Show every line in the rows below that contains the word "shown".

=-=-=-=-=

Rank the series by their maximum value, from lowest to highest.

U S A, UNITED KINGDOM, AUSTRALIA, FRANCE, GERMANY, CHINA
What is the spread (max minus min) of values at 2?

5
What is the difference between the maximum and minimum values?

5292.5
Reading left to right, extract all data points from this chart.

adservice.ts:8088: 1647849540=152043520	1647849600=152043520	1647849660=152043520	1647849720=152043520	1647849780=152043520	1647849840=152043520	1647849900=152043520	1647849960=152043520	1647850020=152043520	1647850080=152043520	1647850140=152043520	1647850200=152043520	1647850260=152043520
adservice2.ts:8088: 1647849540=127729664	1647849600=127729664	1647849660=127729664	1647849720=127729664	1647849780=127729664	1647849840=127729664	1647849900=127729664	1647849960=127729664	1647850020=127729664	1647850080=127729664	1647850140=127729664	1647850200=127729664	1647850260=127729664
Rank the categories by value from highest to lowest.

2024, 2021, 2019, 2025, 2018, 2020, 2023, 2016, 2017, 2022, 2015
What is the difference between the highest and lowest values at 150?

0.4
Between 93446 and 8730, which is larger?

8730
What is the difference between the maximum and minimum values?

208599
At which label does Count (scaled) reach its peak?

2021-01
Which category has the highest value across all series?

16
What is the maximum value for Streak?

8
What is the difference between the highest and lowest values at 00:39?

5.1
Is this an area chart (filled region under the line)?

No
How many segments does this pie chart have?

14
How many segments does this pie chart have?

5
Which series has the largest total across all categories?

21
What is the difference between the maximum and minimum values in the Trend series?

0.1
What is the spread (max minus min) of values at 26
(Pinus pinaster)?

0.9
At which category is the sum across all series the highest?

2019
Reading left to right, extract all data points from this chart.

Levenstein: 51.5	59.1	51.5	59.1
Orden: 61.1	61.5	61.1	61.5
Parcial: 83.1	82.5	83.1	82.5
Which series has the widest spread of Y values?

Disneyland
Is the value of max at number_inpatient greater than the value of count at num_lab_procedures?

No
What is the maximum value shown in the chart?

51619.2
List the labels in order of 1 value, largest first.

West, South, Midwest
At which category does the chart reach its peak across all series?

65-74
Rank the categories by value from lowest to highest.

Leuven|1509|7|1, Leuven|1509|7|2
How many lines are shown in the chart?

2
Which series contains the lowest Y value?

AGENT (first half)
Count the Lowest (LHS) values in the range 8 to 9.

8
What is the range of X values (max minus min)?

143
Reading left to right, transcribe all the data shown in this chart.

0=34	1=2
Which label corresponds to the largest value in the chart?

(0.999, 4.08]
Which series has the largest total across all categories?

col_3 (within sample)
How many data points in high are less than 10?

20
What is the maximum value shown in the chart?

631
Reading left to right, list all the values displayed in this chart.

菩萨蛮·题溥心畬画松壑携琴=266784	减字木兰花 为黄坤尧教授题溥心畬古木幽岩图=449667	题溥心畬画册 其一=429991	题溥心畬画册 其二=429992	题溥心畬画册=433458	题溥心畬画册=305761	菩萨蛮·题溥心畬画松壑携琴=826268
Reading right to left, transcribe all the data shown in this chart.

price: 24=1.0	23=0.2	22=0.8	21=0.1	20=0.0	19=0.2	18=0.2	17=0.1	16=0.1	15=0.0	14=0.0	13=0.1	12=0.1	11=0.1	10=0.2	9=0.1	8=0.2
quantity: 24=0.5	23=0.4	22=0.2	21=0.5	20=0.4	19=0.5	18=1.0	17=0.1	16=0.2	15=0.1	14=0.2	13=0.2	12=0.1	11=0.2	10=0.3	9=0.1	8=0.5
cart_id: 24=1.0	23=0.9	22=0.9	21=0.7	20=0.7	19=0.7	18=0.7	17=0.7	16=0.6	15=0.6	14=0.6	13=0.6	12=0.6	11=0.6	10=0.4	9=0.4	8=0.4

=-=-=-=-=

### EXPECTED ANSWER
What is the maximum value shown in the chart?
How many lines are shown in the chart?
Reading left to right, transcribe all the data shown in this chart.
What is the maximum value shown in the chart?
Reading right to left, transcribe all the data shown in this chart.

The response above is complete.